▶ **LISTED ENTRIES**:
=== Section Start ===

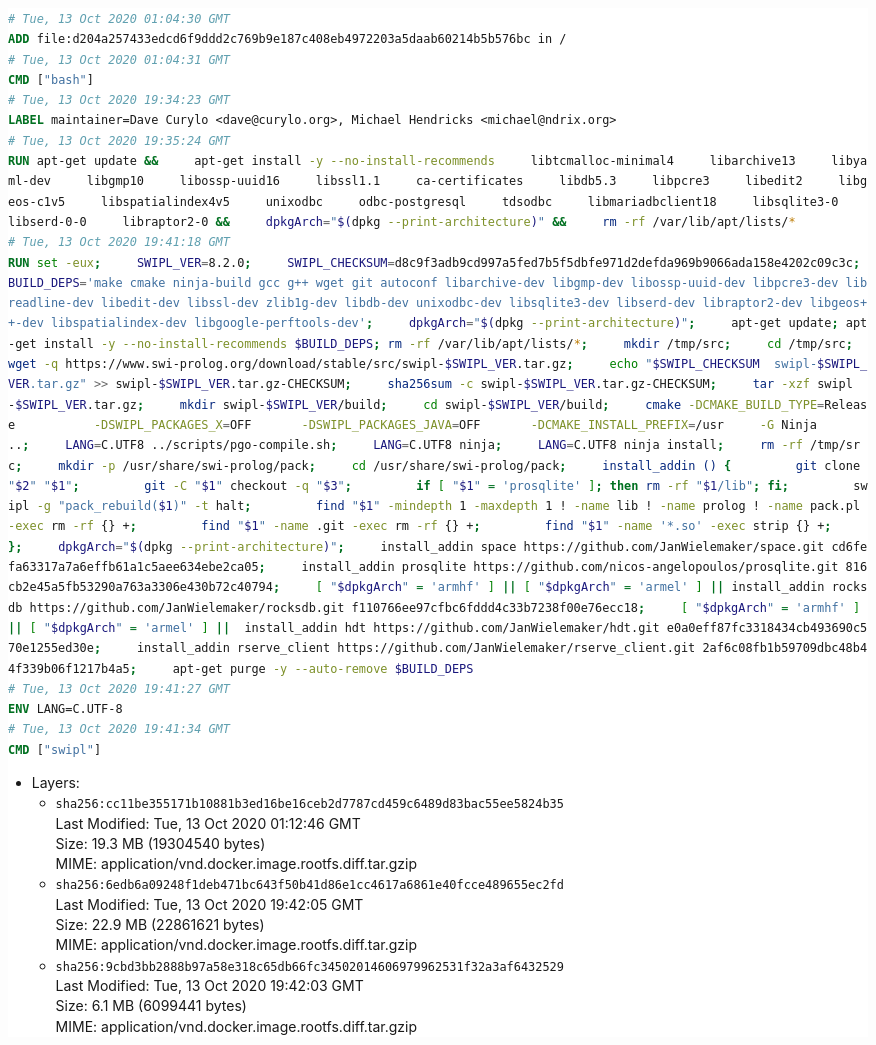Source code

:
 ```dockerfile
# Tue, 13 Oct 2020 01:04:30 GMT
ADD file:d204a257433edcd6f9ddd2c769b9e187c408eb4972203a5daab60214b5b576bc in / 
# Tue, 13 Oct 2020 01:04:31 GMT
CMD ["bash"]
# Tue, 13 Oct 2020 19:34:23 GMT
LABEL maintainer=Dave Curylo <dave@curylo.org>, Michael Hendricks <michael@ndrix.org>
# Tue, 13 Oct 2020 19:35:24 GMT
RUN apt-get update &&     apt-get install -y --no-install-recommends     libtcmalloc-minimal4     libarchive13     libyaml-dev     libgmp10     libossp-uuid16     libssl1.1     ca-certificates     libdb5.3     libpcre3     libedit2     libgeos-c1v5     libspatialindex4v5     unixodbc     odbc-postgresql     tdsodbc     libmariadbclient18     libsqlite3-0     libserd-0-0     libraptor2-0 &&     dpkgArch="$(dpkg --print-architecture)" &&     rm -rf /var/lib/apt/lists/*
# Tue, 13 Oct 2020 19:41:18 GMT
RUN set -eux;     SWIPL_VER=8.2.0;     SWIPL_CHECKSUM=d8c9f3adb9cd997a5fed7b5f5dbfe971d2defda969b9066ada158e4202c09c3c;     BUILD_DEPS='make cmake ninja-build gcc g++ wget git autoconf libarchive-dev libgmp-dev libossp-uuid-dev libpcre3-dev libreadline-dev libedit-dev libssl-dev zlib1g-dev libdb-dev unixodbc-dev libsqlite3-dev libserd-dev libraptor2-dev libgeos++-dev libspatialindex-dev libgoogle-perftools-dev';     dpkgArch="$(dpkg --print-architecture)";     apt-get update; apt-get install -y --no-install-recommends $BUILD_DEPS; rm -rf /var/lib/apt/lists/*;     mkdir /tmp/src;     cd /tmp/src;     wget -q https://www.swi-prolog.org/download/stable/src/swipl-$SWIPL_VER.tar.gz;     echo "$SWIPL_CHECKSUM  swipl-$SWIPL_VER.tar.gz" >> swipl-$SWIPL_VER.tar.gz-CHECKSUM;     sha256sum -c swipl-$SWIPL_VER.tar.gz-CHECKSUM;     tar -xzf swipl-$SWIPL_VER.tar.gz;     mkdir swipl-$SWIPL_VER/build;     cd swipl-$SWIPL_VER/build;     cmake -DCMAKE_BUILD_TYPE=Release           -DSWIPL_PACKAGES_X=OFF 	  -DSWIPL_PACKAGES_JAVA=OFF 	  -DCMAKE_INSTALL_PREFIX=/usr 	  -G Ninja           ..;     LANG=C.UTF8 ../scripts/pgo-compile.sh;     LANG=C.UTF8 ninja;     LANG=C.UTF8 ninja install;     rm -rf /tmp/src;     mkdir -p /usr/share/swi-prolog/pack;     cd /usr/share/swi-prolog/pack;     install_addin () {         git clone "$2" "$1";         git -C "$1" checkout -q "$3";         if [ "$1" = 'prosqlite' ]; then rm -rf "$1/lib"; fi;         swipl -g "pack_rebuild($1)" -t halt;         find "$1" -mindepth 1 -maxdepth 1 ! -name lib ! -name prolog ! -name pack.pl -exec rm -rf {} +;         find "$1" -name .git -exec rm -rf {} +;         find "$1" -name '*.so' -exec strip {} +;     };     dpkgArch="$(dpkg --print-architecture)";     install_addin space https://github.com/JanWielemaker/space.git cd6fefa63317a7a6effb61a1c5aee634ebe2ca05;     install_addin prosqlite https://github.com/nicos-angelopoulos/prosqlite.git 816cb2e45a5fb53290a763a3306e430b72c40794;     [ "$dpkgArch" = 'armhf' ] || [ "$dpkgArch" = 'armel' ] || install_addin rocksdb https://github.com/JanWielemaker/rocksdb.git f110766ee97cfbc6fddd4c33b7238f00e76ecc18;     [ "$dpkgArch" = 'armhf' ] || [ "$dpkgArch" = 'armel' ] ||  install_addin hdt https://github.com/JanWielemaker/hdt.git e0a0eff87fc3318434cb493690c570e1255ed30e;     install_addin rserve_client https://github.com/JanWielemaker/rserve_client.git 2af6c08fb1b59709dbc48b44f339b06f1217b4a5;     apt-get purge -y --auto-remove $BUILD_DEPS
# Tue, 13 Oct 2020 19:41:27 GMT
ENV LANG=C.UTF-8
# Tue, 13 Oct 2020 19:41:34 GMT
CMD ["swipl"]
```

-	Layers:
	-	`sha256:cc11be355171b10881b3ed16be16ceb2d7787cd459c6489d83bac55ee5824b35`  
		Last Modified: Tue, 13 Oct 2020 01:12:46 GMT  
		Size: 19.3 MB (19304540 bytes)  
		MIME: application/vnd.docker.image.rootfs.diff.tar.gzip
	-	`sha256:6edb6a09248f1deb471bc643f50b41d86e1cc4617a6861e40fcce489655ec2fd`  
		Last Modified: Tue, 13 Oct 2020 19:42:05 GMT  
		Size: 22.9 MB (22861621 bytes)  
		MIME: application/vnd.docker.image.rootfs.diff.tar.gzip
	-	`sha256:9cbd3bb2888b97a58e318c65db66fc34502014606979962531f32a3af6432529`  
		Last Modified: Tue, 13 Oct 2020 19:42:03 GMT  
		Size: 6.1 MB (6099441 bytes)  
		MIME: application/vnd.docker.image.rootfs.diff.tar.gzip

=== Section End ===

▶ **GOAL OF THE EXERCISE**:
Return the records verbatim, minus pictures.

▶ **WORKED SOLUTION**:
Source code

:
 ```dockerfile
# Tue, 13 Oct 2020 01:04:30 GMT
ADD file:d204a257433edcd6f9ddd2c769b9e187c408eb4972203a5daab60214b5b576bc in / 
# Tue, 13 Oct 2020 01:04:31 GMT
CMD ["bash"]
# Tue, 13 Oct 2020 19:34:23 GMT
LABEL maintainer=Dave Curylo <dave@curylo.org>, Michael Hendricks <michael@ndrix.org>
# Tue, 13 Oct 2020 19:35:24 GMT
RUN apt-get update &&     apt-get install -y --no-install-recommends     libtcmalloc-minimal4     libarchive13     libyaml-dev     libgmp10     libossp-uuid16     libssl1.1     ca-certificates     libdb5.3     libpcre3     libedit2     libgeos-c1v5     libspatialindex4v5     unixodbc     odbc-postgresql     tdsodbc     libmariadbclient18     libsqlite3-0     libserd-0-0     libraptor2-0 &&     dpkgArch="$(dpkg --print-architecture)" &&     rm -rf /var/lib/apt/lists/*
# Tue, 13 Oct 2020 19:41:18 GMT
RUN set -eux;     SWIPL_VER=8.2.0;     SWIPL_CHECKSUM=d8c9f3adb9cd997a5fed7b5f5dbfe971d2defda969b9066ada158e4202c09c3c;     BUILD_DEPS='make cmake ninja-build gcc g++ wget git autoconf libarchive-dev libgmp-dev libossp-uuid-dev libpcre3-dev libreadline-dev libedit-dev libssl-dev zlib1g-dev libdb-dev unixodbc-dev libsqlite3-dev libserd-dev libraptor2-dev libgeos++-dev libspatialindex-dev libgoogle-perftools-dev';     dpkgArch="$(dpkg --print-architecture)";     apt-get update; apt-get install -y --no-install-recommends $BUILD_DEPS; rm -rf /var/lib/apt/lists/*;     mkdir /tmp/src;     cd /tmp/src;     wget -q https://www.swi-prolog.org/download/stable/src/swipl-$SWIPL_VER.tar.gz;     echo "$SWIPL_CHECKSUM  swipl-$SWIPL_VER.tar.gz" >> swipl-$SWIPL_VER.tar.gz-CHECKSUM;     sha256sum -c swipl-$SWIPL_VER.tar.gz-CHECKSUM;     tar -xzf swipl-$SWIPL_VER.tar.gz;     mkdir swipl-$SWIPL_VER/build;     cd swipl-$SWIPL_VER/build;     cmake -DCMAKE_BUILD_TYPE=Release           -DSWIPL_PACKAGES_X=OFF 	  -DSWIPL_PACKAGES_JAVA=OFF 	  -DCMAKE_INSTALL_PREFIX=/usr 	  -G Ninja           ..;     LANG=C.UTF8 ../scripts/pgo-compile.sh;     LANG=C.UTF8 ninja;     LANG=C.UTF8 ninja install;     rm -rf /tmp/src;     mkdir -p /usr/share/swi-prolog/pack;     cd /usr/share/swi-prolog/pack;     install_addin () {         git clone "$2" "$1";         git -C "$1" checkout -q "$3";         if [ "$1" = 'prosqlite' ]; then rm -rf "$1/lib"; fi;         swipl -g "pack_rebuild($1)" -t halt;         find "$1" -mindepth 1 -maxdepth 1 ! -name lib ! -name prolog ! -name pack.pl -exec rm -rf {} +;         find "$1" -name .git -exec rm -rf {} +;         find "$1" -name '*.so' -exec strip {} +;     };     dpkgArch="$(dpkg --print-architecture)";     install_addin space https://github.com/JanWielemaker/space.git cd6fefa63317a7a6effb61a1c5aee634ebe2ca05;     install_addin prosqlite https://github.com/nicos-angelopoulos/prosqlite.git 816cb2e45a5fb53290a763a3306e430b72c40794;     [ "$dpkgArch" = 'armhf' ] || [ "$dpkgArch" = 'armel' ] || install_addin rocksdb https://github.com/JanWielemaker/rocksdb.git f110766ee97cfbc6fddd4c33b7238f00e76ecc18;     [ "$dpkgArch" = 'armhf' ] || [ "$dpkgArch" = 'armel' ] ||  install_addin hdt https://github.com/JanWielemaker/hdt.git e0a0eff87fc3318434cb493690c570e1255ed30e;     install_addin rserve_client https://github.com/JanWielemaker/rserve_client.git 2af6c08fb1b59709dbc48b44f339b06f1217b4a5;     apt-get purge -y --auto-remove $BUILD_DEPS
# Tue, 13 Oct 2020 19:41:27 GMT
ENV LANG=C.UTF-8
# Tue, 13 Oct 2020 19:41:34 GMT
CMD ["swipl"]
```

-	Layers:
	-	`sha256:cc11be355171b10881b3ed16be16ceb2d7787cd459c6489d83bac55ee5824b35`  
		Last Modified: Tue, 13 Oct 2020 01:12:46 GMT  
		Size: 19.3 MB (19304540 bytes)  
		MIME: application/vnd.docker.image.rootfs.diff.tar.gzip
	-	`sha256:6edb6a09248f1deb471bc643f50b41d86e1cc4617a6861e40fcce489655ec2fd`  
		Last Modified: Tue, 13 Oct 2020 19:42:05 GMT  
		Size: 22.9 MB (22861621 bytes)  
		MIME: application/vnd.docker.image.rootfs.diff.tar.gzip
	-	`sha256:9cbd3bb2888b97a58e318c65db66fc34502014606979962531f32a3af6432529`  
		Last Modified: Tue, 13 Oct 2020 19:42:03 GMT  
		Size: 6.1 MB (6099441 bytes)  
		MIME: application/vnd.docker.image.rootfs.diff.tar.gzip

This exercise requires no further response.